[PROVIDED TEXT]

# # #

We often use python BeautifulSoup package to parse a html page to get html tags. However, the tag .string attribution often return None. In this tutorial, we will use some examples to how you how to fix this problem.
Parse a html page by BeautifulSoup
Here is an example:
from bs4 import BeautifulSoup html_content = '<html><div><span>Tutorial Example</span> https://www.tutorialexample.com</div></html>' soup = BeautifulSoup(html_content, "html.parser")
Parse a html string and get all div tags
tags = soup.find_all('div')
Output the content of each div tag
for tag in tags: print(tag.string)
We will plan to use .string attribution to output the text in each div tag.
Run this python code, you will get this result: None
Why does .string return None?
As to this example, the .string attribution of each div tag which contains only 0 or one html tag can not return None.
If the html is:
html_content = '<html><div>https://www.tutorialexample.com</div></html>'
There is not any html tag in html div tag, then
for tag in tags: print(tag.string)
The result will be: https://www.tutorialexample.com
Moreover, if the html is:
html_content = '<html><div><span>https://www.tutorialexample.com<span></div></html>'
There are only one html tag span in each div. The result is also be: https://www.tutorialexample.com
As to this html:
html_content = '<html><div><span>Tutorial Example</span> <span>https://www.tutorialexample.com<span></div></html>'
There are two span tags in div tag, the .string of each div tag is None.

# # #

[INFORMATION PROVIDED]

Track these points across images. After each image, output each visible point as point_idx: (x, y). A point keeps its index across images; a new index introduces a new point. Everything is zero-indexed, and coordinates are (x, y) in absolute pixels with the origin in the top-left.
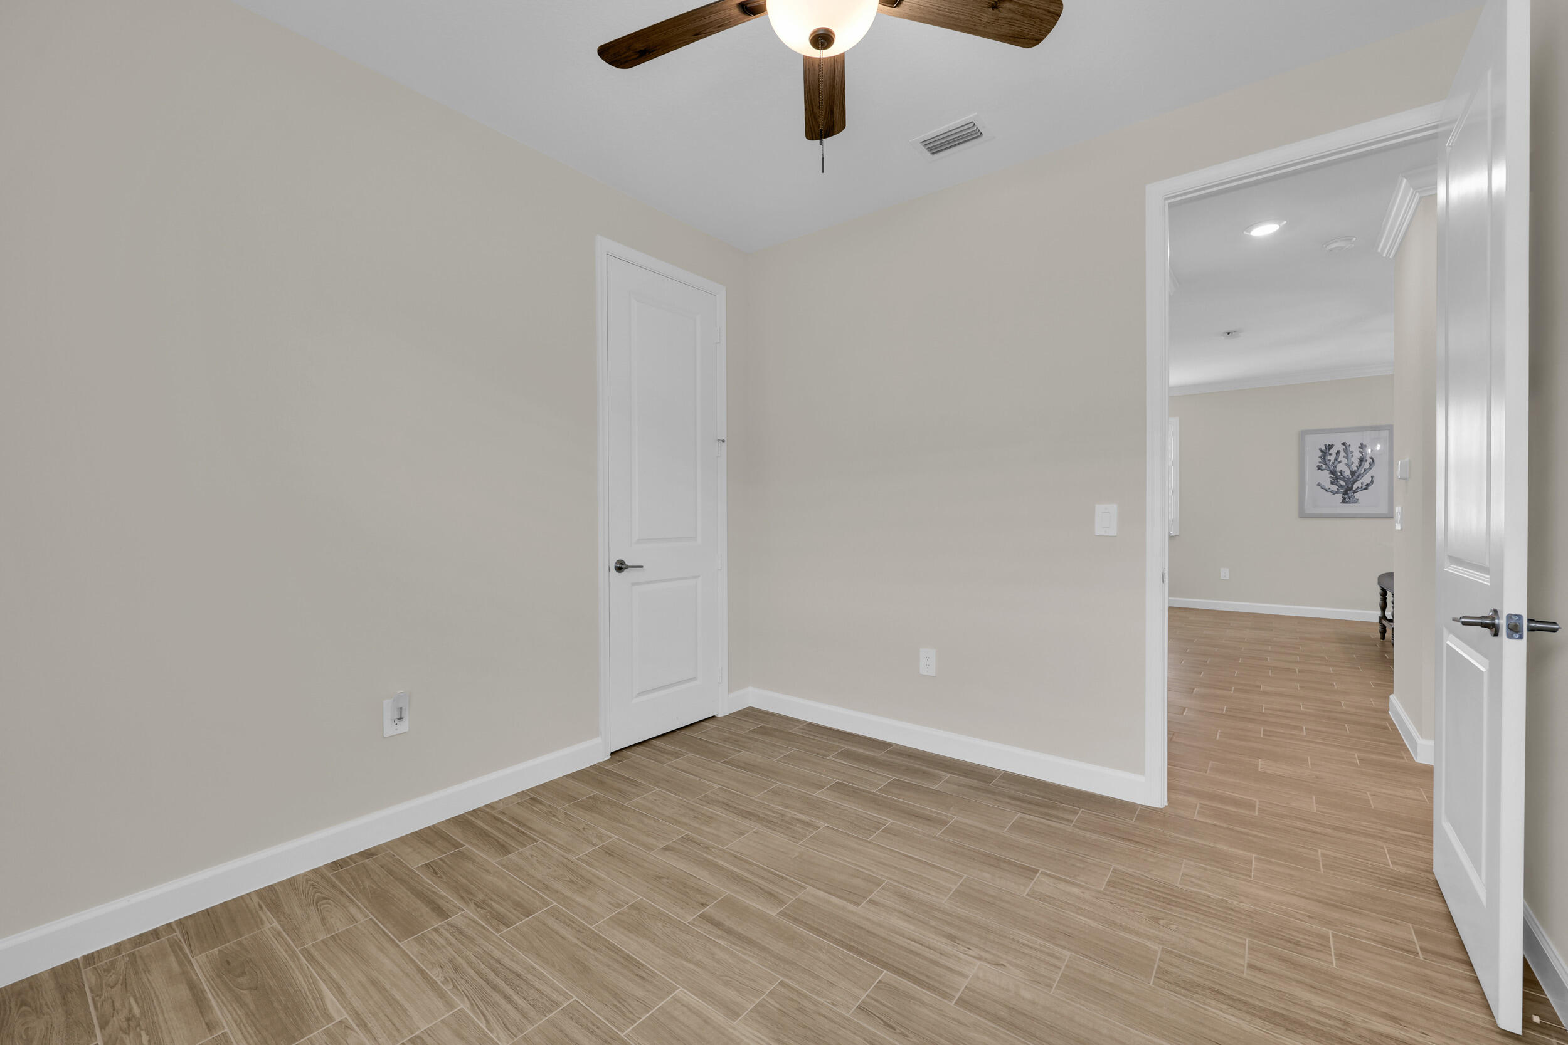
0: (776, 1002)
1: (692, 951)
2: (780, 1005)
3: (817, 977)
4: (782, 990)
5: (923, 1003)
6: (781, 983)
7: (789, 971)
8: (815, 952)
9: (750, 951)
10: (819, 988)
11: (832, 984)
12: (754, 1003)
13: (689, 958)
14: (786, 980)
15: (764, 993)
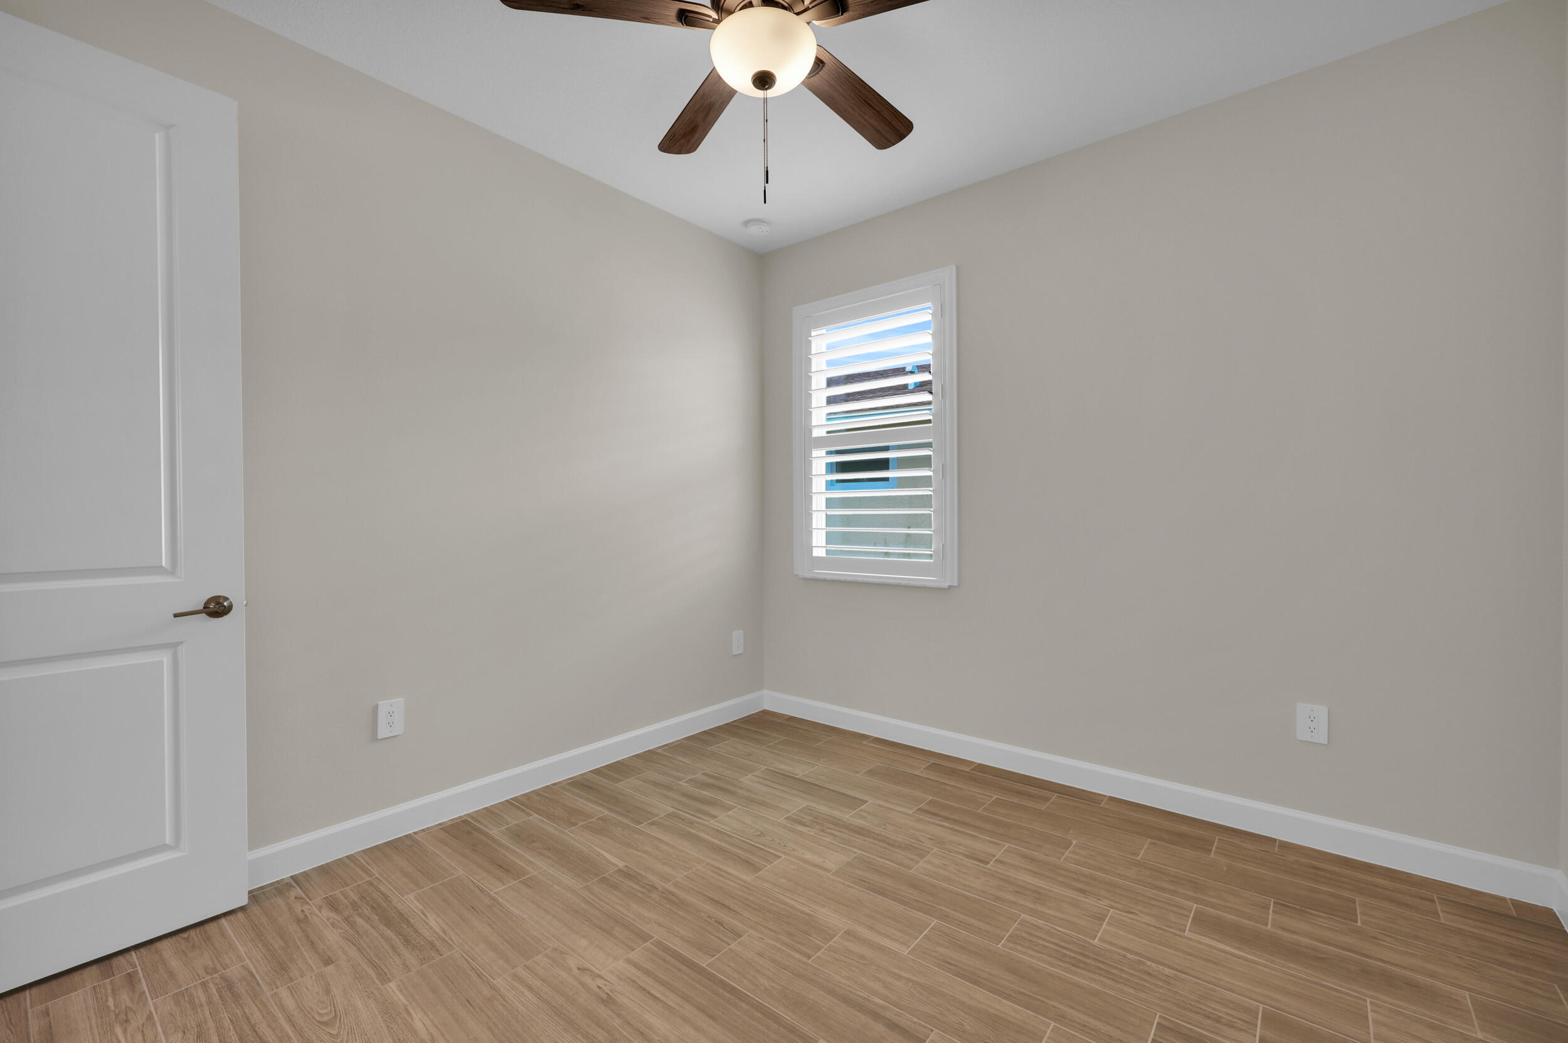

# # #

[EXERCISES TO COMPLETE]
- a) Rewrite the paragraph of the BeautifulSoup tutorial that begins "We often use python BeautifulSoup package" as a short bulleted list, keeping its main facts.
- b) From the BeautifulSoup tutorial, write out again the part that opens with the words containing "Parse a html page by" and closes with "does .string return None?", swapping "attribution" for "attribute".
- c) List every HTML tag name that appears in the markup examples of the BeautifulSoup tutorial.
The rows play no part in this work.

[ANSWERS BY TASK]
- a)
- The Python BeautifulSoup package is often used to parse an HTML page and get its tags.
- A tag's .string attribute often returns None.
- The tutorial uses examples to show how to fix this problem.

- b)
Parse a html page by BeautifulSoup
Here is an example:
from bs4 import BeautifulSoup html_content = '<html><div><span>Tutorial Example</span> https://www.tutorialexample.com</div></html>' soup = BeautifulSoup(html_content, "html.parser")
Parse a html string and get all div tags
tags = soup.find_all('div')
Output the content of each div tag
for tag in tags: print(tag.string)
We will plan to use .string attribute to output the text in each div tag.
Run this python code, you will get this result: None
Why does .string return None?

- c) html, div, span